Il y avait bien longtemps qu’on avait été séché, littéralement, par une scène de poursuite dans un film policier. Un dealer, surpris par l’arrivée des pandores, file dans un dédale de ruelles comme s’il avait le diable à ses trousses. Il zigzague entre les maisons, longe les murs, passe d’un ilot d’habitations à une zone de travaux, tente au passage, un flic toujours sur ses talons, de se débarrasser de sa cargaison en la jetant sur un toit-terrasse, passe des grilles et trouve refuge dans l’excavation d’un chantier. Échappant ainsi in-extremis à un inspecteur à bout de souffle, les poumons en feu, qui se retrouve Gros-Jean comme devant. Samad, le flic, repart sans sa proie mais a au passage récupéré, comme preuve accablante, le sachet de drogue abandonné. Cette ouverture, sèche, nerveuse, haletante, filmée en un plan-séquence magistral, donne le ton : La Loi de Téhéran sera résolument un film noir, dans la meilleure tradition du genre. Celui qui, sur fond d’enquête policière, ausculte les dysfonctionnements du monde, se penche sur les laissés-pour-compte de la société, explore les zones grises dans lesquelles se mêlent le bien (la police) et le mal (la pègre). Adoubée, excusez du peu, par Son Altesse William Friedkin (on pense effectivement parfois à Police fédérale Los Angeles ou French connection) c’est surtout du côté du cinéma coréen et de ses polars à la violence crue, enlevés, poussiéreux, impeccablement rythmés et notoirement efficaces, que lorgne la mise en scène impressionnante de Saeed Roustaee.
On nous explique qu’en Iran, qu’on se fasse alpaguer en possession de dix grammes ou de dix kilos de stupéfiants, c’est tout comme : peine capitale pour tout le monde. Et que de ce fait, quitte à jouer leur vie, les narcotrafiquants ne font pas dans la demi-mesure, ce qui entraine, à rebours des effets escomptés par l’État, une explosion de la consommation : le titre international du film, Just 6,5, fait référence au chiffre estimé de six millions cinq cent mille consommateurs au pays des Mollahs (sur 83 millions d’habitants) – principalement issus des couches les plus défavorisées.
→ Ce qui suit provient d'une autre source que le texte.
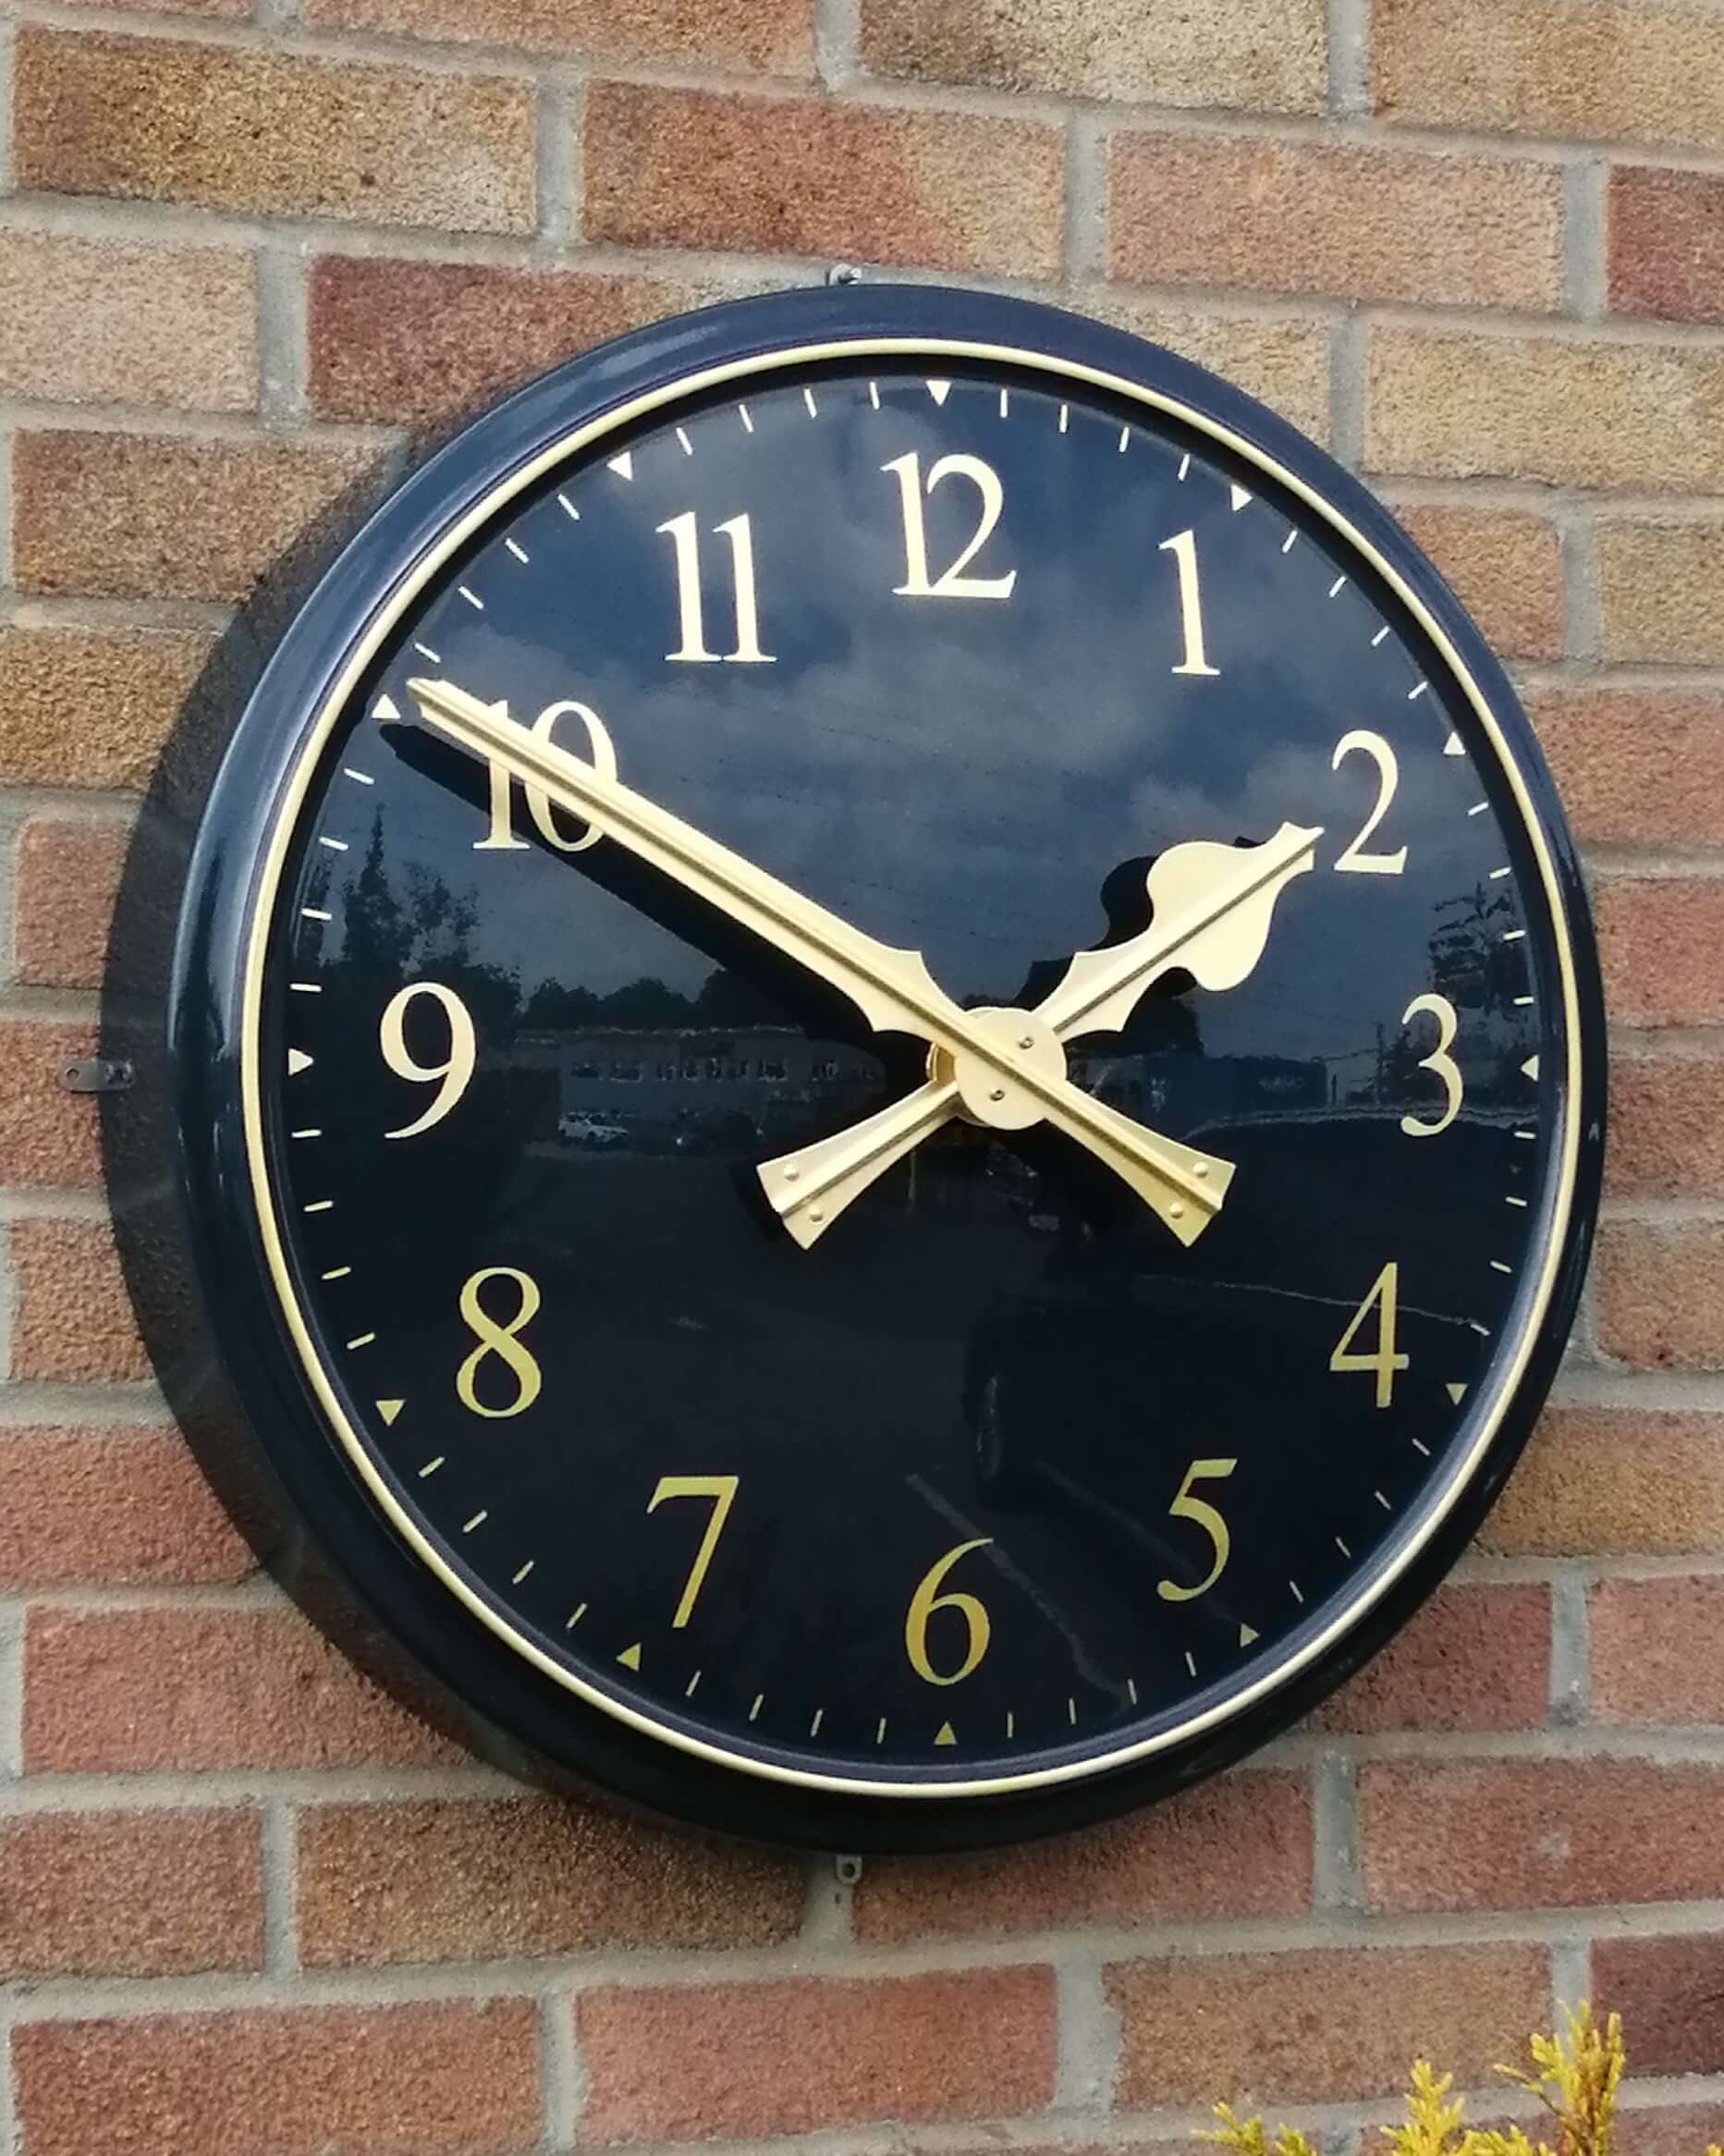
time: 1:50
De leur côté, sous-payés, sous-équipés, les fonctionnaires de police passent autant de temps à se tirer dans les pattes qu’à exécuter leur mission.
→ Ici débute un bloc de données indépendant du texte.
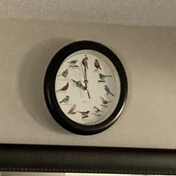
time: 9:59
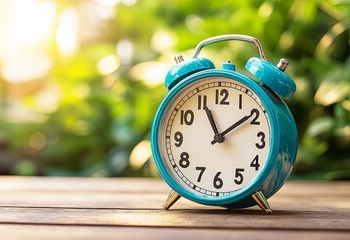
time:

Flic aux méthodes parfois expéditives mais efficaces, Samad multiplie les descentes et les perquisitions aux quatre coins de la ville, espérant, avec la tête du parrain de la drogue qu’il a enfin identifié (un certain Naser Khakzad), obtenir une promotion. Même s’il n’est pas en odeur de sainteté dans la police de Téhéran, ses résultats incitent sa hiérarchie à ne pas totalement le brider dans sa traque. Le film passe de la vie de commissariat aux bidonvilles sordides squattés par les accros au crack, de la quête de Samad à la fuite de Naser, des prisons surpeuplées aux scènes de tribunal… Au gré des histoires entremêlées, osant des ruptures de rythme et d’étonnantes bifurcations de scénario, le réalisateur alterne un thriller plein de vivacité et de suspense avec une chronique sociale dont les digressions, découpées comme au scalpel dans le gras d’une société iranienne rarement montrée sous ce jour, la révèlent gangrenée par les trafics et la corruption.
Au passage, La Loi de Téhéran décrit un système judiciaire débordé, incapable d’endiguer le fléau de la drogue, et qui utilise sans états d’âme la peine de mort comme un régulateur de la délinquance. Thriller, polar, drame documenté, avec La Loi de Téhéran, Saaed Roustaee – dont ce n’est que le second long métrage, chapeau ! – tient sans faiblir son public en haleine, navigue avec brio entre les genres pour délivrer in fine un film noir d’une remarquable acuité.